While small animal farming is less efficient, it is more sustainable and also helps people reducing meat intake (higher prices, you cannot possible have all the required land just for small farms and still maintain the same production volume etc.)
Conclusion: Considering all criteria, small scale farming is clearly more sustainable than industrial farming which also encourages an exaggerated consumption of meat that is beyond recommended values by artificial low prices (maintained through subsidies, not covering for environmental effects etc.).
I will add references and more details in the long answer.
According to this article, there are many aspects that make industrial farming more harmful than small scale:
- health issues: overuse of antibiotics
- environmental issues: overapplication of manure can lead to contamination of water
- animal waste issues: there is too much manure concentrated in one area for the land to handle, manure storage emits gases such as
ammonia, hydrogen sulfide, and methane. These gases can cause noxious
odours, as well as a suite of health problems
- water waste: industrial operations use huge amounts of water for liquefying manure, flushing barns, and drinking water for animals
- soil issues: excess nitrogen and phosphorous left behind can not only alter soil characteristics, and thus productivity, but also run
off into nearby streams and rivers and affect water supplies
- fuel issues: intensive livestock production contributes 80% of agriculture’s greenhouse gas emissions
- transportation issues: industrial-scale livestock production is usually centralized and therefore requires extensive transportation;
as the distance food travels increases, so does the role of chemicals
and processing to reduce spoilage before the food reaches the
- worker issues: workers are inside the barn where air quality is at its worst. Among the most serious hazards faced by workers is
routine exposure to dust and gases emitted from sources of concentrated manure.
This article deals with Agricultural sustainability and intensive production practices. While intensive agriculture practices sustainability is not clear
Large-scale facilities are economically competitive because of
production efficiencies73, but have health and environmental costs
that must be better quantified to assess their potential role in
, small farms have a higher potential of sustainability:
ruminant production on grasslands takes advantage of the high
efficiency of ruminant guts to convert low-quality forage into
high-protein human foods, including dairy products and beef. When
appropriately stocked and managed, grassland–ruminant ecosystems are
an efficient, sustainable method of producing high-quality protein
with minimal environmental impacts.
This article explains why the actual cost of industrial meat production is artificially low and provides a possible solution towards sustainability:
Public policies that encourage a shift toward a more plant-based diet could bolster individual actions in this area. These policies should include preventing factory farms from polluting and requiring them to pay cleanup costs when they do pollute. Without such policies, the products of factory farms will continue to be artificially cheap, in that prices will not reflect their impact on the environment, human health, animal welfare, or the economic and social stability of rural communities. Both the individual and collective actions described above would hasten the shift toward a more sustainable agriculture, which is an important component in the larger transition to a sustainable economy.
One personal act that can have a profound impact on these issues is reducing meat consumption. To produce 1 pound of feedlot beef requires about 2,400 gallons of water and 7 pounds of grain (42).
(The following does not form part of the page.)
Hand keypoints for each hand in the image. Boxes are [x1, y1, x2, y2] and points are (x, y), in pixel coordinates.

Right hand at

Considering that the average American consumes 97 pounds of beef (and 273 pounds of meat in all) each year,
even modest reductions in meat consumption in such a culture would substantially reduce the burden on our natural resources.
This article deals with the debate about sustainability of small farms vs. industrial farming.
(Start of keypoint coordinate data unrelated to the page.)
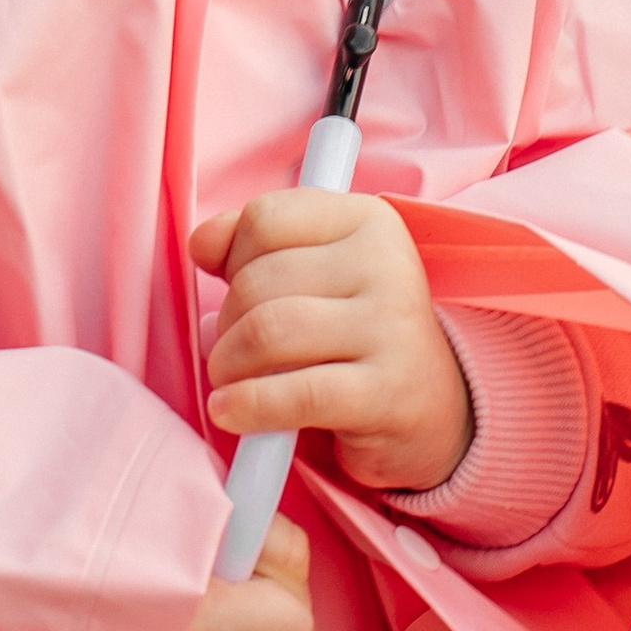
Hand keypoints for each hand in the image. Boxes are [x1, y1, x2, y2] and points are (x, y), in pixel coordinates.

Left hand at [191, 188, 471, 497]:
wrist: (428, 408)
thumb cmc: (351, 332)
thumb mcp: (311, 271)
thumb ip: (250, 242)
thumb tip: (202, 243)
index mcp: (368, 219)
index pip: (264, 219)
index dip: (230, 257)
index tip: (236, 286)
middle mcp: (387, 264)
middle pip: (258, 280)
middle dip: (227, 321)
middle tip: (234, 349)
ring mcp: (392, 327)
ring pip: (268, 332)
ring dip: (229, 364)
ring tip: (230, 380)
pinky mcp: (387, 392)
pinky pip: (295, 394)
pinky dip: (248, 405)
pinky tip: (230, 411)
Grass-grazing cows emit considerably more methane than grain-fed cows.
Pastured organic chickens have a 20 percent greater impact on global
warming. It requires 2 to 20 acres to raise a cow on grass. If we
raised all the cows in the United States on grass (all 100 million of
them), cattle would require (using the figure of 10 acres per cow)
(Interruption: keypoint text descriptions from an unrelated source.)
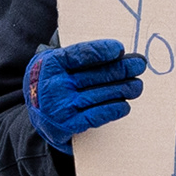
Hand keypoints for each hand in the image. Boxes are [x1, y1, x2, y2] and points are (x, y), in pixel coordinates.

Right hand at [24, 40, 145, 150]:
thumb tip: (112, 49)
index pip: (78, 54)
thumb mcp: (55, 62)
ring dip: (122, 90)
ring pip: (98, 95)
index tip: (120, 49)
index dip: (100, 51)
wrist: (35, 114)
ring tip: (137, 86)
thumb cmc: (53, 81)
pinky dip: (112, 110)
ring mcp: (60, 107)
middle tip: (140, 65)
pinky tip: (125, 105)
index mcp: (51, 64)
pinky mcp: (66, 126)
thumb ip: (77, 54)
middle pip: (94, 75)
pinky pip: (95, 116)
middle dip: (121, 69)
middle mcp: (54, 85)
almost half the country’s land (and this figure excludes space needed
for pastured chicken and pigs). A tract of land just larger than
France has been carved out of the Brazilian rain forest and turned
over to grazing cattle. Nothing about this is sustainable.
Unfortunately, the article does not provide any references, so its content is arguable. But it is clear that small/organic farming requires much more space than industrial one, giving the same amount of meat is produced. However, we do not have to reach this space usage: if small/organic farming is used more and industrial farming is forced to play "fair", the meat production volume will get lower.
So, in real terms, small farming cannot possible reach the volume of industrial farming, thus generating less environment harmful effects.